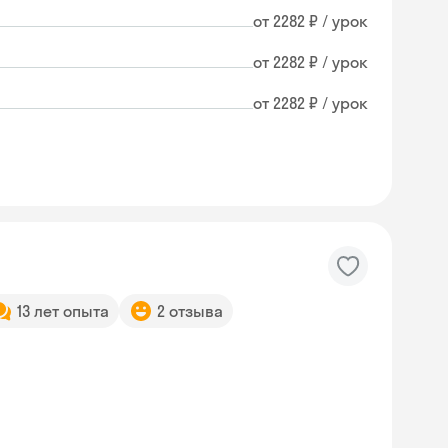
от 2282 ₽ / урок
от 2282 ₽ / урок
от 2282 ₽ / урок
13 лет опыта
2 отзыва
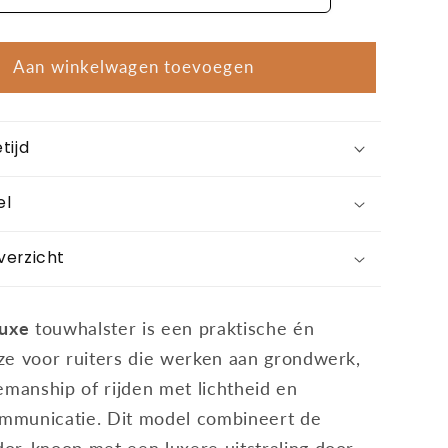
Aan winkelwagen toevoegen
tijd
el
verzicht
Luxe
touwhalster is een praktische én
euze voor ruiters die werken aan grondwerk,
emanship of rijden met lichtheid en
ommunicatie. Dit model combineert de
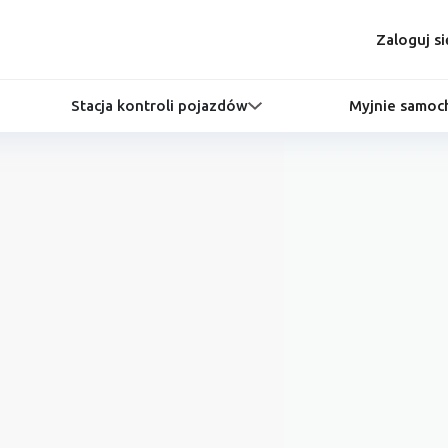
Zaloguj si
Stacja kontroli pojazdów
Myjnie samo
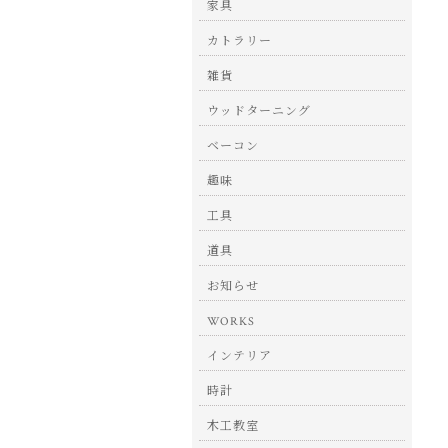
家具
カトラリー
雑貨
ウッドターニング
ベーコン
趣味
工具
道具
お知らせ
WORKS
インテリア
時計
木工教室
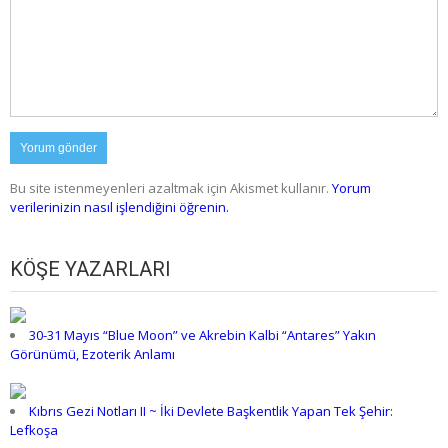
Bu site istenmeyenleri azaltmak için Akismet kullanır.
Yorum
verilerinizin nasıl işlendiğini öğrenin.
KÖŞE YAZARLARI
30-31 Mayıs “Blue Moon” ve Akrebin Kalbi “Antares” Yakın
Görünümü, Ezoterik Anlamı
Kıbrıs Gezi Notları II ~ İki Devlete Başkentlik Yapan Tek Şehir:
Lefkoşa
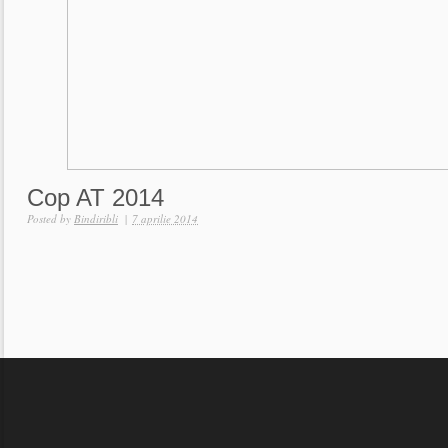
Cop AT 2014
Posted by
Bindiribli
|
7 aprilie 2014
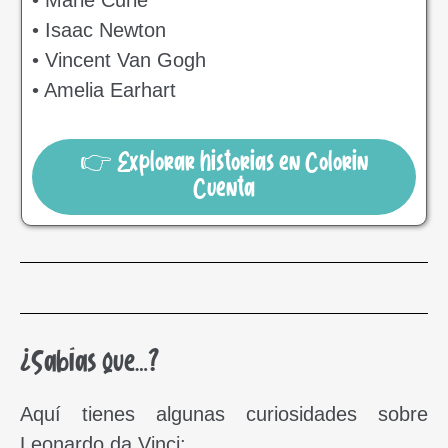
• Isaac Newton
• Vincent Van Gogh
• Amelia Earhart
👉 Explorar historias en Colorin
Cuenta
¿Sabías que…?
Aquí tienes algunas curiosidades sobre
Leonardo da Vinci:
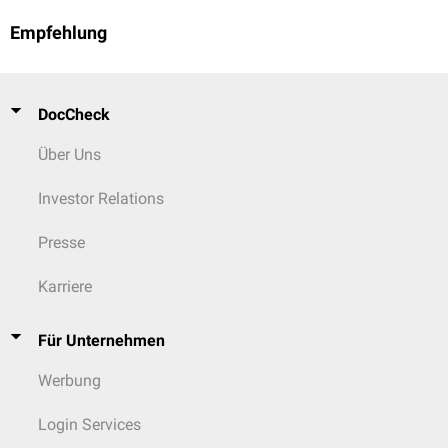
Empfehlung
DocCheck
Über Uns
Investor Relations
Presse
Karriere
Für Unternehmen
Werbung
Login Services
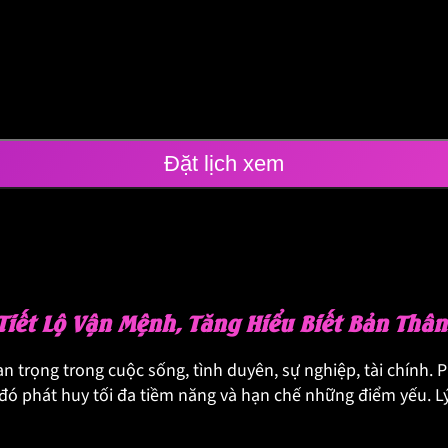
Đặt lịch xem
Tiết Lộ Vận Mệnh, Tăng Hiểu Biết Bản Thân
 trọng trong cuộc sống, tình duyên, sự nghiệp, tài chính. Ph
ừ đó phát huy tối đa tiềm năng và hạn chế những điểm yếu.
L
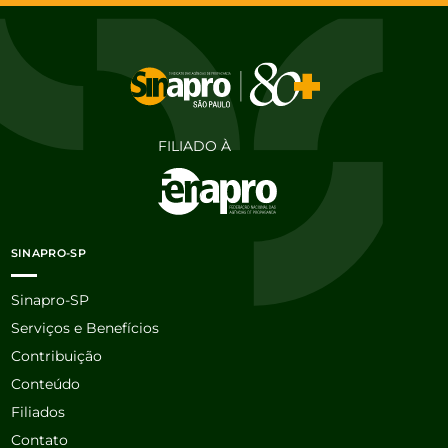
FILIADO À
SINAPRO-SP
Sinapro-SP
Serviços e Benefícios
Contribuição
Conteúdo
Filiados
Contato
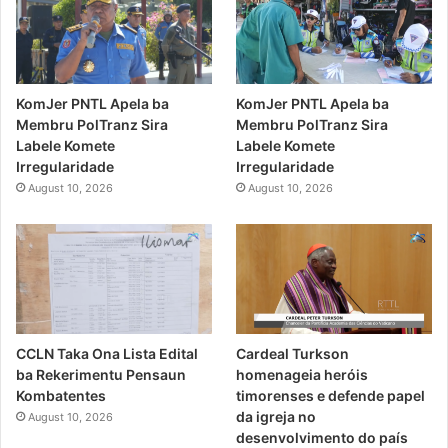
KomJer PNTL Apela ba
KomJer PNTL Apela ba
Membru PolTranz Sira
Membru PolTranz Sira
Labele Komete
Labele Komete
Irregularidade
Irregularidade
August 10, 2026
August 10, 2026
CCLN Taka Ona Lista Edital
Cardeal Turkson
ba Rekerimentu Pensaun
homenageia heróis
Kombatentes
timorenses e defende papel
da igreja no
August 10, 2026
desenvolvimento do país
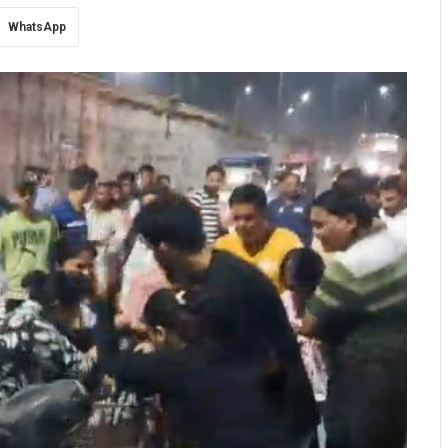
WhatsApp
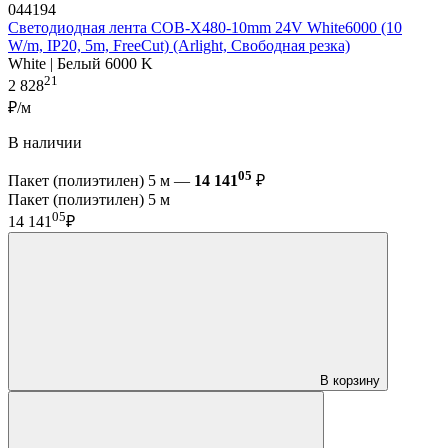
044194
Светодиодная лента COB-X480-10mm 24V White6000 (10
W/m, IP20, 5m, FreeCut) (Arlight, Свободная резка)
White | Белый 6000 K
21
2 828
₽/м
В наличии
05
Пакет (полиэтилен) 5 м —
14 141
₽
Пакет (полиэтилен) 5 м
05
14 141
₽
В корзину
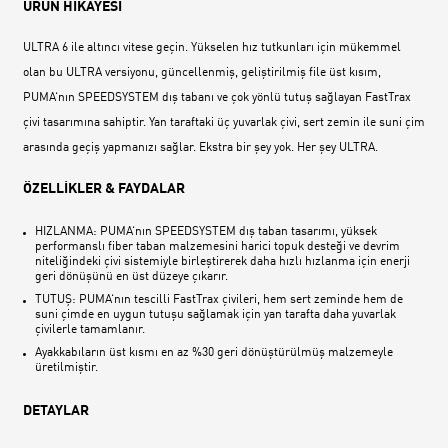
ÜRÜN HİKAYESİ
ULTRA 6 ile altıncı vitese geçin. Yükselen hız tutkunları için mükemmel
olan bu ULTRA versiyonu, güncellenmiş, geliştirilmiş file üst kısım,
PUMA‘nın SPEEDSYSTEM dış tabanı ve çok yönlü tutuş sağlayan FastTrax
çivi tasarımına sahiptir. Yan taraftaki üç yuvarlak çivi, sert zemin ile suni çim
arasında geçiş yapmanızı sağlar. Ekstra bir şey yok. Her şey ULTRA.
ÖZELLİKLER & FAYDALAR
HIZLANMA: PUMA‘nın SPEEDSYSTEM dış taban tasarımı, yüksek
performanslı fiber taban malzemesini harici topuk desteği ve devrim
niteliğindeki çivi sistemiyle birleştirerek daha hızlı hızlanma için enerji
geri dönüşünü en üst düzeye çıkarır.
TUTUŞ: PUMA‘nın tescilli FastTrax çivileri, hem sert zeminde hem de
suni çimde en uygun tutuşu sağlamak için yan tarafta daha yuvarlak
çivilerle tamamlanır.
Ayakkabıların üst kısmı en az %30 geri dönüştürülmüş malzemeyle
üretilmiştir.
DETAYLAR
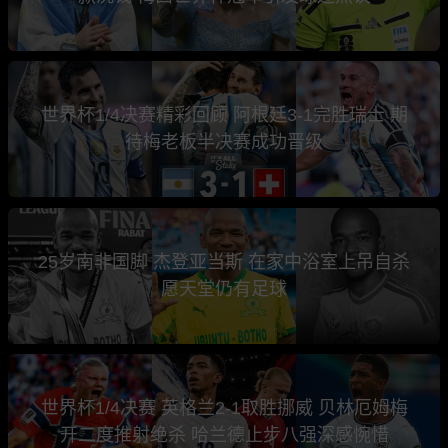
世界杯1/4决赛精彩回顾 阿根廷3-1完胜瑞士 期
待梅老板半决赛成功晋级
25岁南非国脚 杰登亚当斯 在家中浴室上吊自杀
愿天堂仍有足球
世界杯1/4决赛 英格兰2-1取胜挪威 贝林厄姆梅
开二度推射绝杀 哈兰德止步八强深感惋惜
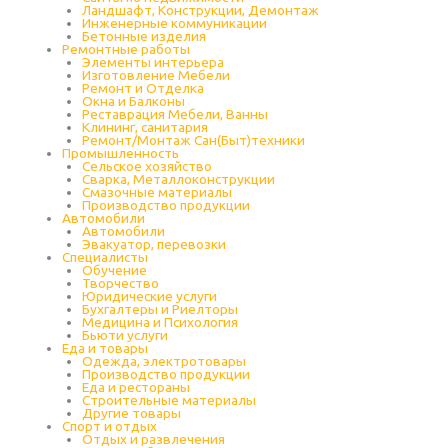
Ландшафт, Конструкции, Демонтаж
Инженерные коммуникации
Бетонные изделия
Ремонтные работы
Элементы интерьера
Изготовление Мебели
Ремонт и Отделка
Окна и Балконы
Реставрация Мебели, Ванны
Клининг, санитария
Ремонт/Монтаж Сан(Быт)техники
Промышленность
Cельское хозяйство
Сварка, Металлоконструкции
Cмазочные материалы
Производство продукции
Автомобили
Автомобили
Эвакуатор, перевозки
Специалисты
Обучение
Творчество
Юридические услуги
Бухгалтеры и Риелторы
Медицина и Психология
Бьюти услуги
Еда и товары
Одежда, электротовары
Производство продукции
Еда и рестораны
Строительные материалы
Другие товары
Спорт и отдых
Отдых и развлечения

### What to work on
Look through the entries and copy every line in which the string "FastTrax" appears.

### Task output
PUMA‘nın SPEEDSYSTEM dış tabanı ve çok yönlü tutuş sağlayan FastTrax
TUTUŞ: PUMA‘nın tescilli FastTrax çivileri, hem sert zeminde hem de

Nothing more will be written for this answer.